Canadian diamond miner, Stornoway Diamond Corporation, has released new information about their Renard Project in Quebec. Larger than originally thought, the operation is targeted to start producing by late 2013. The government of Quebec, looking to reduce deficits, is raising taxes on the province’s mining operations. Also, Harry Winston reports losses in 2009, yet remains hopeful for the future of the industry.
By Michael Montgomery—Exclusive to Diamond Investing News
The Canadian diamond industry has had mixed signals as of late. While consumer desire for conflict free diamonds have them looking to countries like Canada, companies are still hurting from the economic downturn. On the heels of good news from Stornoway’s Renard Project, which may be twice as large as originally expected, Harry Winston Diamond Corporation has reported massive losses in 2009. However, sales throughout the industry are up, fueled largely in part by Asia’s growing lust for the jewels. While new mines are coming online in the near future, the government of Quebec is raising taxes on mining companies for the first time in 15 years, mostly due to the government’s C$4.5 billion budget deficit.
Good News for Canadian Diamond Industry
Stornoway Diamond Corporation [TSE:SWY] has released a very positive outlook for its Renard Project in Quebec. The mine, originally thought to have a life of seven years, is much larger than expected and may produce for up to 25 years. “Yielding 1.8 million tonnes of kimberlite every 12 months and a total diamond production of 30 million carats. That’s up from an earlier estimate of a seven-year lifespan. A higher processing capacity supported by a bigger overall project would reduce operating cost per tonne by as much as 22%,” reports Nicholas Van Praet for the Financial Post. News of the increased size and reduced operating costs for the mine sent shares up 26% initially.
The company, led by Eira Thomas, the geologist behind the Daivik Diamond reserve a decade ago, is searching for funding for its Quebec operations. The project is expected to cost C$511 million, up from initial estimates of $308 million, mainly because of the new, larger size of the mine. The production target of late 2013 is coming up fast. “It’s an “aggressive” schedule,” said Ms. Thomas. “The risks are, can a company of Stornoway’s size actually go out to the capital markets and raise the necessary capital to put the mine into production, and can we meet the schedule?” said Thomas in a recent interview. If funding for the mine comes quickly enough to ensure the target production date, the small-cap company may be deserve a closer look.
The good news for Stornoway comes with a slight political hitch. While the government of Quebec is helping with the costs associated with the new mine, such as road building, they are also raising the overall cost of doing business within the province. The Government of Quebec announced that it would be raising taxes for mining firms in an effort to draw down the C$4.5 billion budget deficit. The new provisions will “[raise] the former 12% mining duties rate to 14% immediately and to 16% by 2012. [Finance Minister Raymond Bachand] estimated they will pad government revenues by at least $240-million over the next five years,” reported Nicholas Van Praet, for the Financial Post. The rise of the tax rate by 4% over the next three years may make some investors gun shy over the new opportunities in the province.
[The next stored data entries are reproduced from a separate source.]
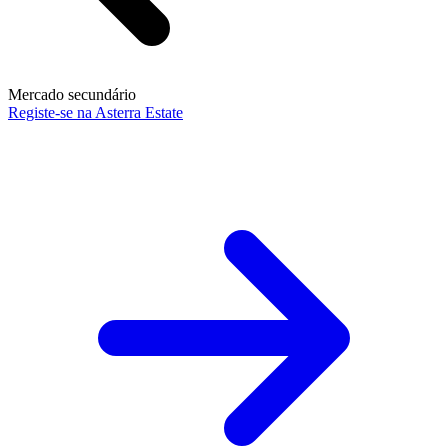
Mercado secundário
Registe-se na Asterra Estate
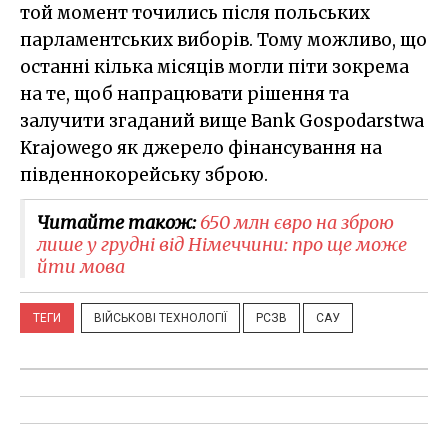
той момент точились після польських
парламентських виборів. Тому можливо, що
останні кілька місяців могли піти зокрема
на те, щоб напрацювати рішення та
залучити згаданий вище Bank Gospodarstwa
Krajowego як джерело фінансування на
південнокорейську зброю.
Читайте також:
650 млн євро на зброю
лише у грудні від Німеччини: про ще може
йти мова
ТЕГИ
ВІЙСЬКОВІ ТЕХНОЛОГІЇ
РСЗВ
САУ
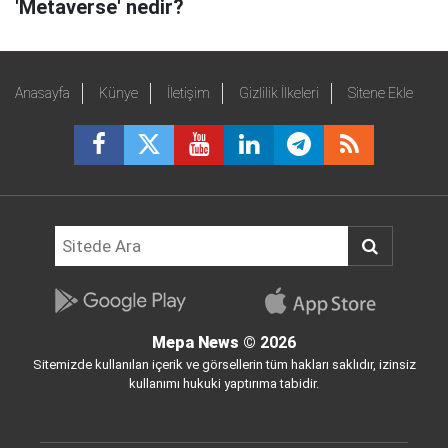
'Metaverse' nedir?
Anasayfa
Künye
İletişim
Gizlilik İlkeleri
Sitene Ekle
Mepa News
© 2026
Sitemizde kullanılan içerik ve görsellerin tüm hakları saklıdır, izinsiz
kullanımı hukuki yaptırıma tabidir.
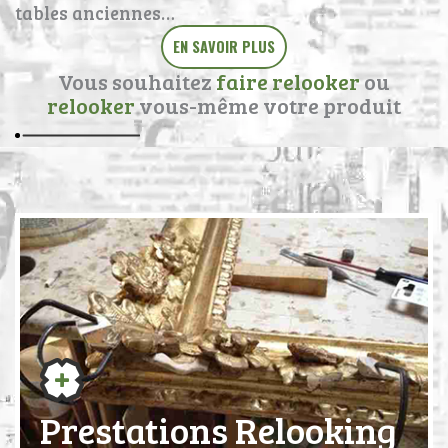
tables anciennes…
EN SAVOIR PLUS
Vous souhaitez
faire relooker
ou
relooker
vous-même votre produit
Prestations Relooking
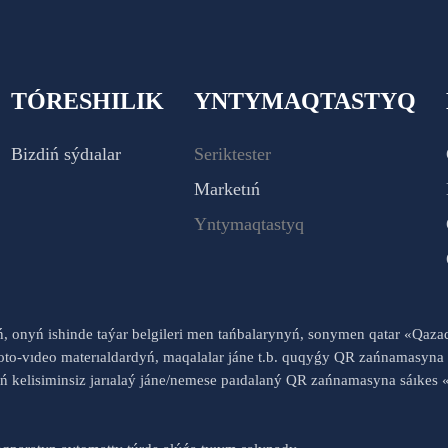
TÓRESHILIK
YNTYMAQTASTYQ
Bizdiń sýdıalar
Seriktester
Marketıń
Yntymaqtastyq
yń, onyń ishinde taýar belgileri men tańbalarynyń, sonymen qatar «Qaz
to-vıdeo materıaldardyń, maqalalar jáne t.b. quqyǵy QR zańnamasyna 
nyń kelisiminsiz jarıalaý jáne/nemese paıdalaný QR zańnamasyna sáık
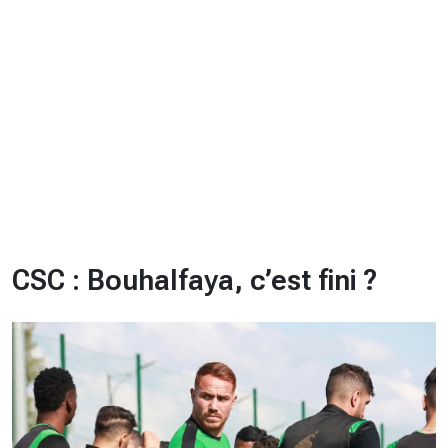
CHRONO
Vidéos
Fil d'actualités
La var
Version PDF
Politique de confidentialité
CSC : Bouhalfaya, c’est fini ?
Losses for the Canadian Diamond Industry
Harry Winston Diamond Corporation [TSE:HW][NYSE:HWD] reported a massive $73.2 million dollar loss in 2009, as compared with an over $70 million dollar profit from the year before. The losses, mainly attributed to the economic downturn, did see a 13% rise in 4Q sales in 2009; a good sign for things to come in 2010. “Fourth quarter consolidated sales of $133.7 million were a 13 percent year-over-year increase,” said Edahn Golan of IDEX online. “The increase in quarterly rough diamond sales resulted from a combination of a 12 percent increase in prices and an 11 percent increase in volume of sales.”
Despite recent, losses the company remains hopeful for the future of the industry as a whole. The upsurge in demand from Asia, and the improving world economy will help gain back some of the losses felt throughout the luxury goods sector. “The outlook for the diamond market for fiscal 2011 is positive, with evidence of increased consumer demand in the Far East and India, coupled with the reawakening of the US retail sector, providing the basis for continued expected price growth in rough diamonds,” noted a Harry Winston Diamond Corporation fiscal report for 2010.